***** Source extract *****
I lived in Tulsa the year before I moved to California in 1987 and I got to spend lots of quality time with Ken, his wife Chris, and their three daughters. The evening routine never varied. Ken came home from work. Chris made dinner. Then they plopped down in their comfortable chairs, watched TV, smoked cigarettes. And drank. And drank some more.
California called and I moved away. Five years later, Chris died in a freak accident, just days after Ken took early retirement. His father had died when Ken was only eight. Now this. All the pain resurfaced. Ken never recovered.
It’s as if my cousin decided to crawl into a bottle and not come out.
His drinking grew worse and worse. Ken became abusive, saying nasty, cruel things to his daughters, only to later sober up and having to apologize. They tried intervention repeatedly, but Ken remained in denial. He passed out one night and started a house fire, destroying treasured family possessions, almost dying in the process.
***** Provided data *****
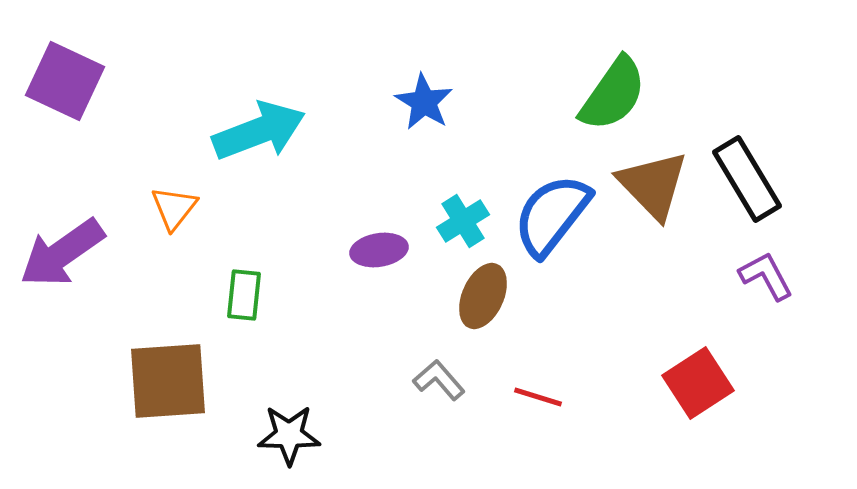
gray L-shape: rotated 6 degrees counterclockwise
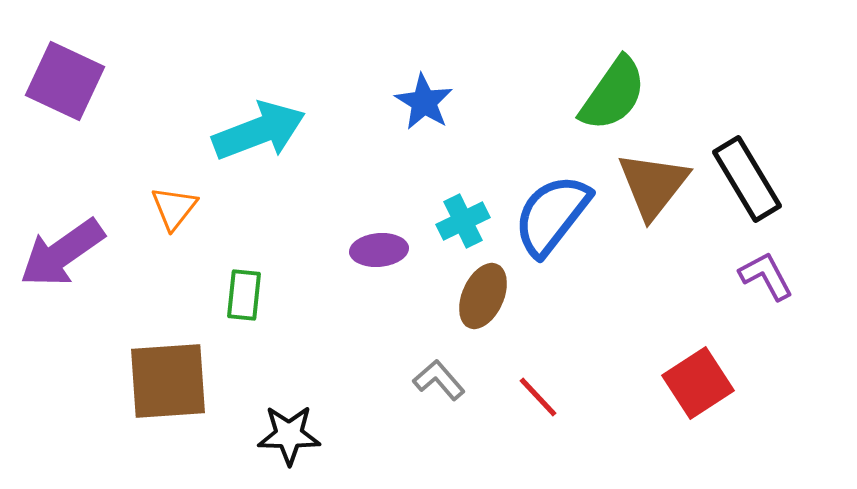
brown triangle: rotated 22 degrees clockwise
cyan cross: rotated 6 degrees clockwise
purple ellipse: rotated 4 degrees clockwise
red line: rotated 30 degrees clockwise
*****
***** Provided data *****
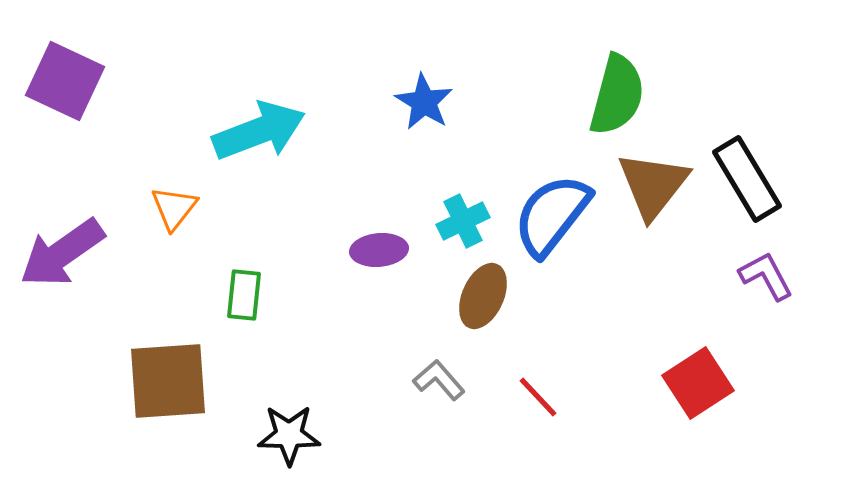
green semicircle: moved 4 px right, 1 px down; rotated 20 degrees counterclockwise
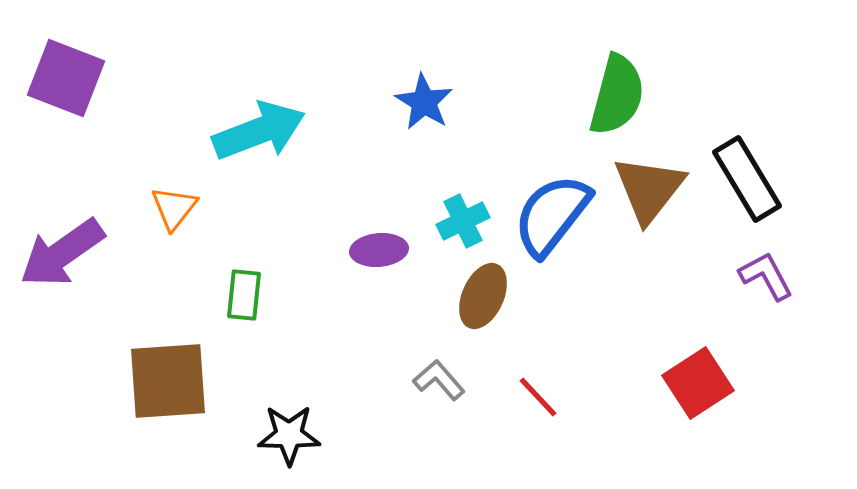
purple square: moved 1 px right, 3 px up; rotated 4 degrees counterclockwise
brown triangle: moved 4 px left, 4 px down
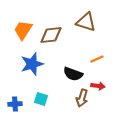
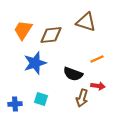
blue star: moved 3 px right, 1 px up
*****
- [Required task 1]:
Extract the part of the account of Ken's drinking that runs from "California called and" to "Ken never recovered.".
- [Required task 2]:
Convert the rows from the line with "green semicircle: moved" to the line with "blue star: moved 3 px right, 1 px up" into a JSON list of strings, one string per line, skipping blank lines. Leave out the picture lines.

- [Exercise solution 1]:
California called and I moved away. Five years later, Chris died in a freak accident, just days after Ken took early retirement. His father had died when Ken was only eight. Now this. All the pain resurfaced. Ken never recovered.

- [Exercise solution 2]:
[
  "green semicircle: moved 4 px right, 1 px down; rotated 20 degrees counterclockwise",
  "purple square: moved 1 px right, 3 px up; rotated 4 degrees counterclockwise",
  "brown triangle: moved 4 px left, 4 px down",
  "blue star: moved 3 px right, 1 px up"
]